Staff should be fit for work and this means they most not be suffering form or carrying a disease or illness that might pose a food safety problem. Under no circumstances should you or your staff handle food if suffering from diarrhoea or vomiting, If a member of staff becomes unwell whilst at work, they should be sent home at once, not matter how inconvenient to the business, and they shouldn’t come back to work until they are clear of symptoms for a minimum of 48 hours.

Sores and cuts are also prime contamination routes and these should be covered with a coloured, waterproof dressing – hence the ubiquitous blue plaster you see in kitchen and pub first aid kits. Blue was chosen as it’s not a very common natural colour in foodstuffs and as such is easily spotted.

Cleaning Cloths

Dirty cleaning clothes and tea towels are a prime cause of cross contamination in the kitchen and they have to be used safely to prevent bacteria spreading. Ideally disposable single-use cloths should be used, especially with ‘ready to eat’ food as raw food will not benefit from cooking processes that kill bacteria.
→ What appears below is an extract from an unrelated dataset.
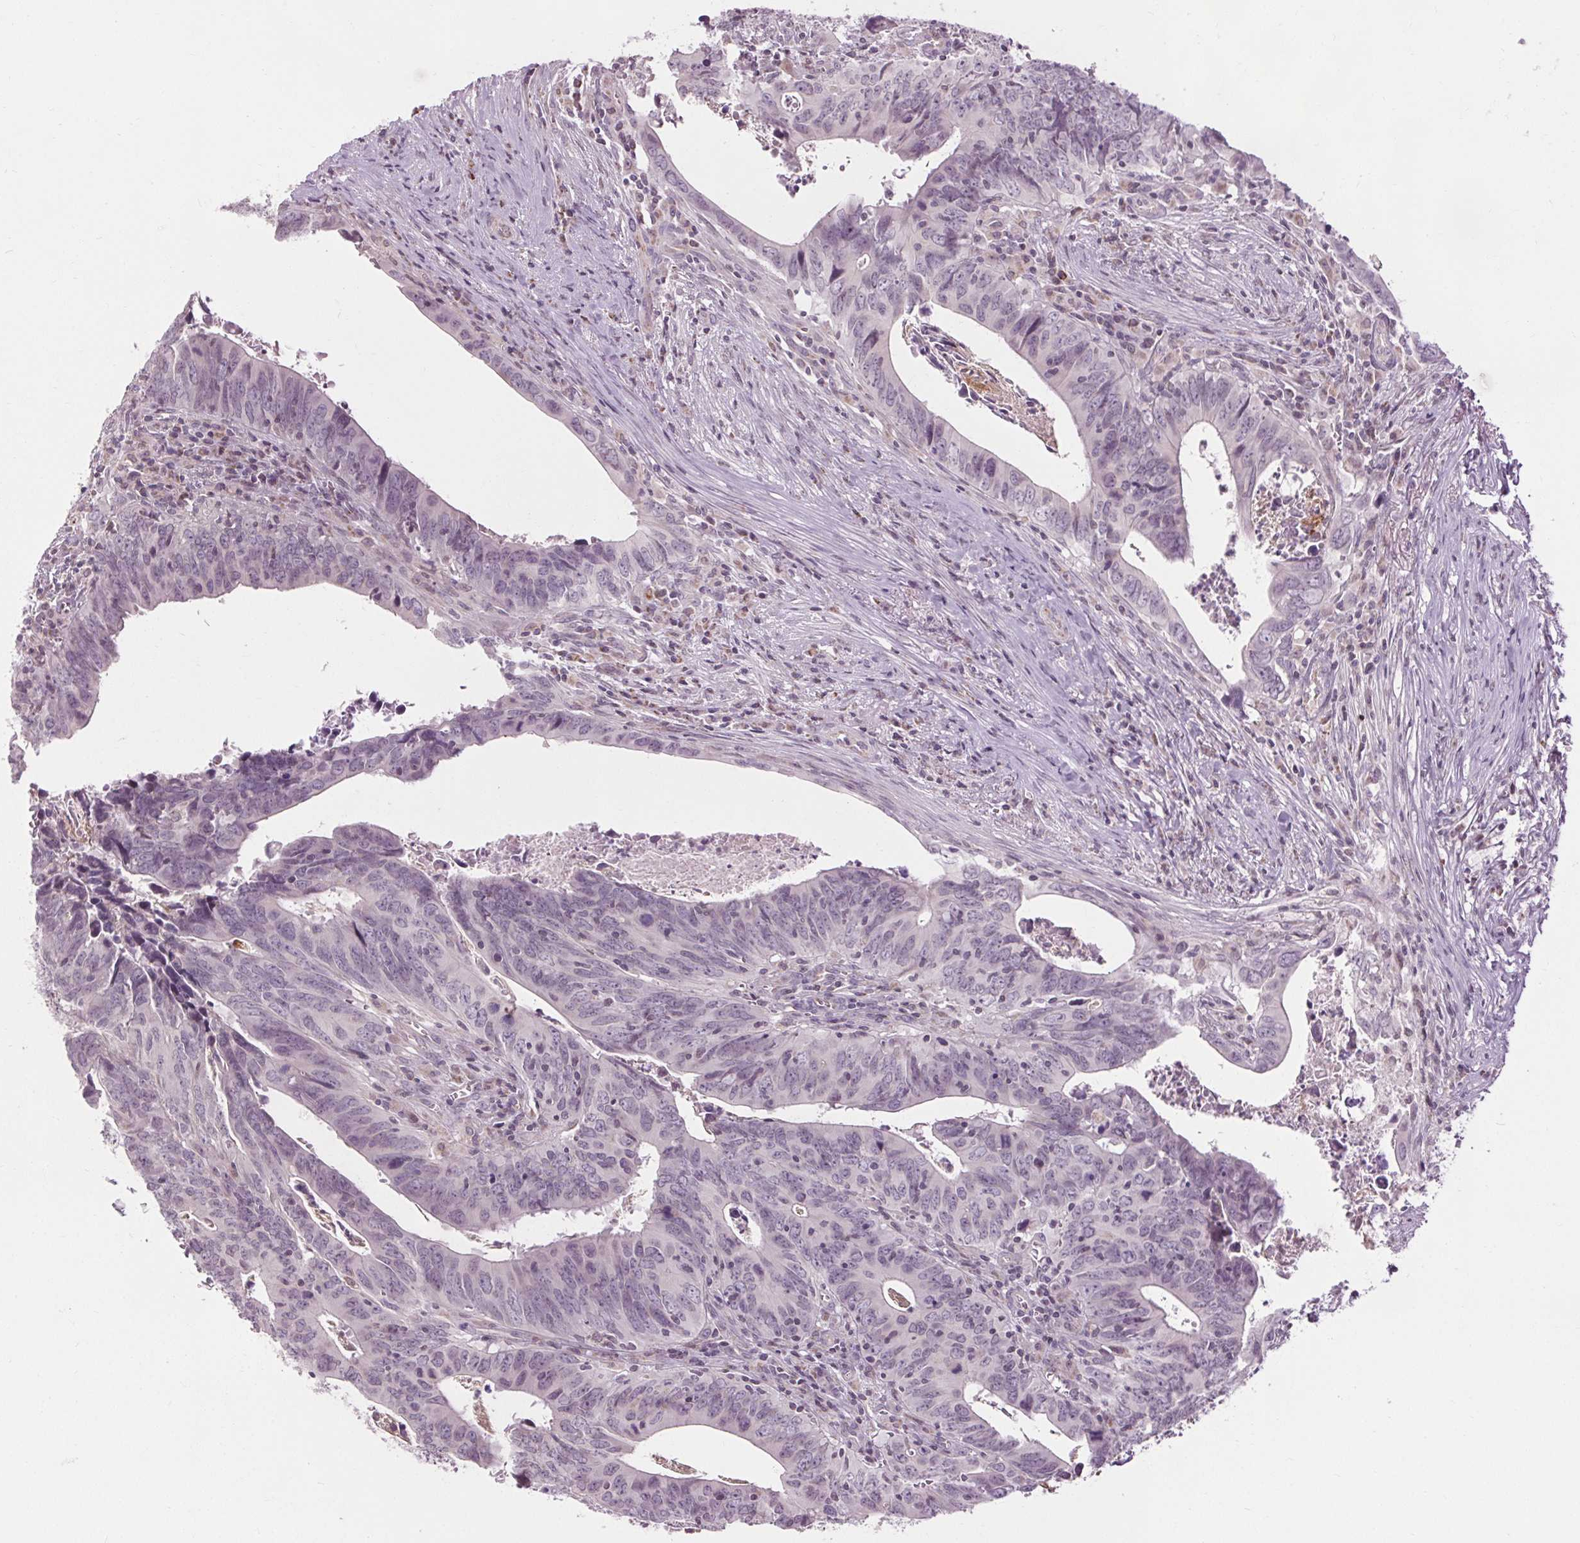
{"staining": {"intensity": "negative", "quantity": "none", "location": "none"}, "tissue": "colorectal cancer", "cell_type": "Tumor cells", "image_type": "cancer", "snomed": [{"axis": "morphology", "description": "Adenocarcinoma, NOS"}, {"axis": "topography", "description": "Colon"}], "caption": "The IHC image has no significant staining in tumor cells of colorectal cancer (adenocarcinoma) tissue.", "gene": "LFNG", "patient": {"sex": "female", "age": 82}}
Using solely disposable, single-cloths isn’t economically viable for most kitchens so there will be some re-useable clothes and tea towels in most pub kitchens, the important thing is to ensure they are thoroughly and effectively cleaned after each use. This is especially important when cleaning utensils and surfaces where different types of food such as raw and cooked meats is concerned. Store used cloths in a dedicated container (they are less likely to be used again whilst dirty) and at the end of service all re-useable cloths should be put through a hot water cycle in the pub washing machine.